= Simon Streatfeild =

British-Canadian violist (1929–2019)

Simon Nicolas Streatfeild /ˈstrɛtfild/ (5 October 1929 - 7 December 2019) was a British-Canadian violist, conductor and teacher.

Simon Nicolas Streatfeild was born in Windsor, Berkshire, England in 1929. He studied viola with Frederick Riddle at the Royal College of Music from 1946 to 1950. He then played with the London Philharmonic Orchestra and Royal Opera Orchestra, Covent Garden, became Principal Viola with the Sadler's Wells Orchestra (1953–55) and the London Symphony Orchestra (1956–1965), and was a founding member of the Academy of St Martin in the Fields (1958–1965).

He moved to Canada, where he played various roles with the Vancouver Symphony Orchestra from 1965 to 1977: Principal Viola, Assistant Conductor, acting Music Director, and Associate Conductor.

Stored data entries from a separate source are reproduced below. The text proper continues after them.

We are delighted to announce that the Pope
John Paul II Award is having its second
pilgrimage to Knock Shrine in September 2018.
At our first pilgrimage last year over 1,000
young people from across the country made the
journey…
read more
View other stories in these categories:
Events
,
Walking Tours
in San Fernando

Streatfeild was conductor of the Vancouver Bach Choir from 1969 to 1981. From 1977 to 1981 he was a visiting professor at the University of Western Ontario. He led the Regina Symphony Orchestra 1981–1984, overlapping the last year with his new post as conductor of the Quebec Symphony Orchestra (QSO) in July 1983, succeeding James DePreist and he left the QSO in 1991 over artistic differences. During his tenure the orchestra made its Toronto debut and its first commercial recordings.

He was also conductor of the Manitoba Chamber Orchestra (MCO) 1982–2000. In 1983 he led the MCO in the world premiere of Michael Matthews's work Between the Wings of the Earth.

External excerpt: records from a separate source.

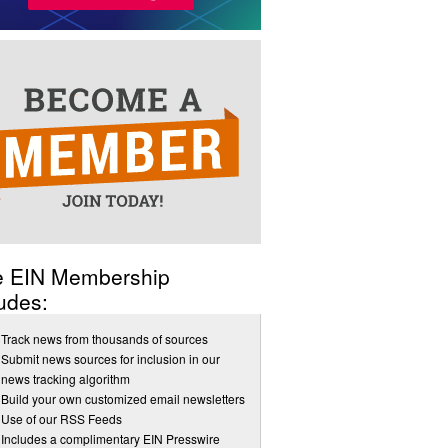
e EIN Membership
udes:
Track news from thousands of sources
Submit news sources for inclusion in our
news tracking algorithm
Build your own customized email newsletters
Use of our RSS Feeds
Includes a complimentary EIN Presswire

In 2000 Streatfeild served as principal guest conductor and artistic advisor for Symphony Nova Scotia.

He regularly guest conducted in Canada, the US, the UK and Europe, and other places. He was Conductor of the Symphony Orchestra of the Norwegian Academy of Music in Oslo for ten years, where he was also Professor of Orchestral Conducting.

His recordings included music by Mahler, Berlioz, Shostakovich, Britten, Honegger, Messiaen and others.

In 1987 Streatfeild received a Canadian Music Council Medal for outstanding service to music in Canada.